● Document text
Larry WHITING, Leroy Whiting and Lorenzo Garcia, Plaintiff,

v.

Dana A. HOGAN; Clark Moving and Storage of Albany, Inc., and Mayflower Transit, LLC; et al., Defendants.

 

No. 12–CV–08039–PCT–GMS.

June 7, 2013.

 

ORDER

G. MURRAY SNOW, District Judge.

*1 Pending before the Court are Plaintiffs’ Motion for Defendants to Show Cause for Not Presenting Deponent Dana A. Hogan at the Noticed Date; Time; and Place for His Deposition, (Doc. 133), Motion to Expedite Briefing (Doc. 140), Defendants’ Motion for Protective Order Re: Dana Hogan’s Continued Deposition, (Doc. 135), Motion for Sanctions (Doc. 143), and Motion for Consolidate Argument (Doc. 152). For the reasons discussed below, the Court denies Plaintiffs’ Motion and grants in part and denies in part Defendants’ Motion. FN1FN2

 

FN1. Defendants’ request for oral argument is denied because the parties have had an adequate opportunity to discuss the law and evidence and oral argument will not aid the Court’s decision. See Lake at Las Vegas Investors Group v. Pac. Malibu Dev., 933 F.2d 724, 729 (9th Cir.1991).

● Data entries
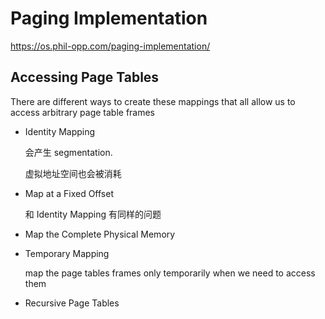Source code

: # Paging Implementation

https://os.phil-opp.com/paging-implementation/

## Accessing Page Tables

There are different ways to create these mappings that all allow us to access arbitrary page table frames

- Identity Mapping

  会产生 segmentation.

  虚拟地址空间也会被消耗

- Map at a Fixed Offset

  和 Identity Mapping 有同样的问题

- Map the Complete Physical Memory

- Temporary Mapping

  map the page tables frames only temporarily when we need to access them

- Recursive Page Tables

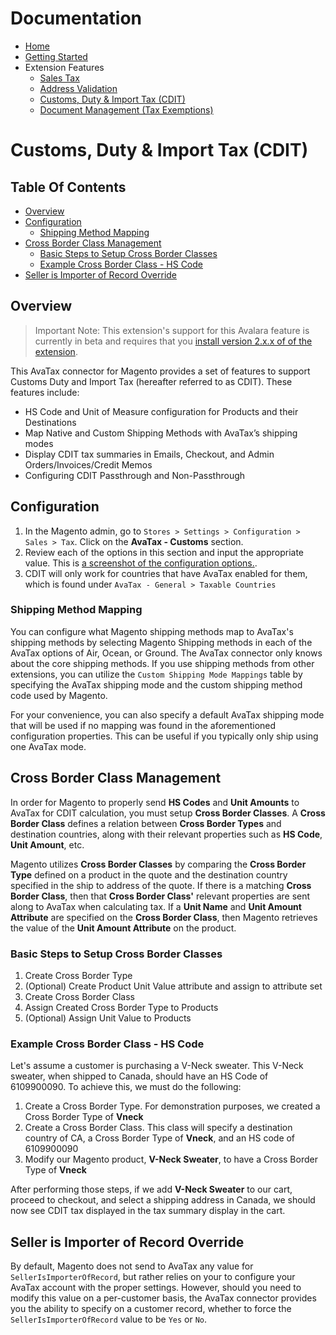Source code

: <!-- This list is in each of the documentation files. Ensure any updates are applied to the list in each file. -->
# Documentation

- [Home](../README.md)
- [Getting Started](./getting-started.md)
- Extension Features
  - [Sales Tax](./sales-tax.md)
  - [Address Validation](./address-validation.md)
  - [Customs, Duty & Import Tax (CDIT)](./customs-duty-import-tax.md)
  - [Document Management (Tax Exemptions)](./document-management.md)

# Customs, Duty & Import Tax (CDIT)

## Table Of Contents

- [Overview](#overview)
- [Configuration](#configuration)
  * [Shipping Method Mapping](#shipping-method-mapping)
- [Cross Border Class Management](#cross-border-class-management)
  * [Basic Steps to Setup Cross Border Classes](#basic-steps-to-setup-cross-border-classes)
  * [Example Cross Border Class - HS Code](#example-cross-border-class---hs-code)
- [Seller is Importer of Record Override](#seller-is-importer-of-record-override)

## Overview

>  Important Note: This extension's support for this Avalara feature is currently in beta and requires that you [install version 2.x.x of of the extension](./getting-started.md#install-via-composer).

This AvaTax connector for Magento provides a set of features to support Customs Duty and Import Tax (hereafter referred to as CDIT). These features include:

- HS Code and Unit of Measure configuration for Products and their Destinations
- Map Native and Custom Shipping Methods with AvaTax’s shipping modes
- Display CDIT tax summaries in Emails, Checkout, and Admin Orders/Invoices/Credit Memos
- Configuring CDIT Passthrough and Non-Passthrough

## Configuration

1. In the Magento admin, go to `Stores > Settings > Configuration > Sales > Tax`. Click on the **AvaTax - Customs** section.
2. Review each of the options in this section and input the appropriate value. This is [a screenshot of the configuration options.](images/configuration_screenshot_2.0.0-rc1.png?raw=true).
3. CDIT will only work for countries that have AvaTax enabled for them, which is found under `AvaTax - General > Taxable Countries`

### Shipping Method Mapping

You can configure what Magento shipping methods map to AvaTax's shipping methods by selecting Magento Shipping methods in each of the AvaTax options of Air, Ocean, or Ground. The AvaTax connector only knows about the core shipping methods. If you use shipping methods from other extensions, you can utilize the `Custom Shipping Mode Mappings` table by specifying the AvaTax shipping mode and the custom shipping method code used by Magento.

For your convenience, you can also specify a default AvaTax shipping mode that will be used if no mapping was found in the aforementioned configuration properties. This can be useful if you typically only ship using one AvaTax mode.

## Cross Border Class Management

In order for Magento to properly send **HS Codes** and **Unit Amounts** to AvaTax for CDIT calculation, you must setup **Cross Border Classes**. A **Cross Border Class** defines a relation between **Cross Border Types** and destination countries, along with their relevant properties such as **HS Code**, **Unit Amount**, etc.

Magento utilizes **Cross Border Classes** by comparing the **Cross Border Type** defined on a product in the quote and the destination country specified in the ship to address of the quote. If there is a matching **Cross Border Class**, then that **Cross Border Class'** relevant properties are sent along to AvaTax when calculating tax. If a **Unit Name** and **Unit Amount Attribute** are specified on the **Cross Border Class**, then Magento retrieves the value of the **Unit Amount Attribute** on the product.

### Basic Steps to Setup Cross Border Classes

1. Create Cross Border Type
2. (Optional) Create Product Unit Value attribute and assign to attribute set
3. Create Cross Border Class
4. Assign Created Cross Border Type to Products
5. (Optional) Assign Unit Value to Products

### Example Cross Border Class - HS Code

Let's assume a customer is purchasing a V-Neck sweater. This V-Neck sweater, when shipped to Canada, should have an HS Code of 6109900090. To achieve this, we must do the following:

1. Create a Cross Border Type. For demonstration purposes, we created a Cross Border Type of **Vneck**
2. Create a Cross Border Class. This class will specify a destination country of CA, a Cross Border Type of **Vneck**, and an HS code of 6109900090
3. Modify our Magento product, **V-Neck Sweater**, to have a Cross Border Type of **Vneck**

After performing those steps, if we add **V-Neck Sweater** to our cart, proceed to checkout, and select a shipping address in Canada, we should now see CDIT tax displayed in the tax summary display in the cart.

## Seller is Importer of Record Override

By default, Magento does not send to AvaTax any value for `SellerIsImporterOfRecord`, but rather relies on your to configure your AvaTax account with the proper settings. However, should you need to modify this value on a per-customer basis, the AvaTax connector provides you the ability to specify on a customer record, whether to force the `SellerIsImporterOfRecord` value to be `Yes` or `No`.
==
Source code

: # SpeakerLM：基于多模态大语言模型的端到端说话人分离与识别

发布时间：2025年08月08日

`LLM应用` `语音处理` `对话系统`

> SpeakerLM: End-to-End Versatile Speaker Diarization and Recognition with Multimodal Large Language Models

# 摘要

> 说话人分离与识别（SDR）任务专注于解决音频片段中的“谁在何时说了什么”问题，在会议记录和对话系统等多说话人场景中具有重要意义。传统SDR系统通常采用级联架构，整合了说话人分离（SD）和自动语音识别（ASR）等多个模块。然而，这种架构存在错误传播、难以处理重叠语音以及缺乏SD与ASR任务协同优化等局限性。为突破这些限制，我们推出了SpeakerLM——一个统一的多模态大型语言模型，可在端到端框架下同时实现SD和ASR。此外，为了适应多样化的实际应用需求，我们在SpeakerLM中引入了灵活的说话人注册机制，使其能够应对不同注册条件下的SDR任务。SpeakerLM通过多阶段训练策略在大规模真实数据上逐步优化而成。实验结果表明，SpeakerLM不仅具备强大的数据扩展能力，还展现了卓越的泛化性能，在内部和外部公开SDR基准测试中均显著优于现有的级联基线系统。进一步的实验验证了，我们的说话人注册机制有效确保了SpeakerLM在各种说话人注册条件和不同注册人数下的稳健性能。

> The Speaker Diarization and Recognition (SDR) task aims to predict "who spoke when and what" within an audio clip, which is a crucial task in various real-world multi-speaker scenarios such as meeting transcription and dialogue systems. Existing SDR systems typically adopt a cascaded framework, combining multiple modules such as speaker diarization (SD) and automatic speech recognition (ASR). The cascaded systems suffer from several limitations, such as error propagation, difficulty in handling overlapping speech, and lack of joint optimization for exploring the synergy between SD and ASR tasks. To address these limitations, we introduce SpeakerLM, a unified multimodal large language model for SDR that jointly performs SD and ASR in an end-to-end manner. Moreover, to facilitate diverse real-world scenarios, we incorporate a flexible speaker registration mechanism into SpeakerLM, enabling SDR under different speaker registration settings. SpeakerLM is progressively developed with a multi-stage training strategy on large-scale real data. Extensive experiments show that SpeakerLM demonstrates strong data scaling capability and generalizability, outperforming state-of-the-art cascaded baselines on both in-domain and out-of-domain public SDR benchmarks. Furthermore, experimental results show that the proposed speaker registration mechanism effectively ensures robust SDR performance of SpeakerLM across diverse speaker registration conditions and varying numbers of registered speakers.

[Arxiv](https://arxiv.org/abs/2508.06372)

● Job 1
Write out the part of the court order that begins at the words "Dana A. HOGAN;" and stops after "SNOW, District Judge.".
● Job 2
Pick out every line of the records that contains the word "provides", matching case exactly.
The court order and the records were taken from separate, unrelated sources.

● Worked solution 1
Dana A. HOGAN; Clark Moving and Storage of Albany, Inc., and Mayflower Transit, LLC; et al., Defendants.

 

No. 12–CV–08039–PCT–GMS.

June 7, 2013.

 

ORDER

G. MURRAY SNOW, District Judge.

● Worked solution 2
This AvaTax connector for Magento provides a set of features to support Customs Duty and Import Tax (hereafter referred to as CDIT). These features include:
By default, Magento does not send to AvaTax any value for `SellerIsImporterOfRecord`, but rather relies on your to configure your AvaTax account with the proper settings. However, should you need to modify this value on a per-customer basis, the AvaTax connector provides you the ability to specify on a customer record, whether to force the `SellerIsImporterOfRecord` value to be `Yes` or `No`.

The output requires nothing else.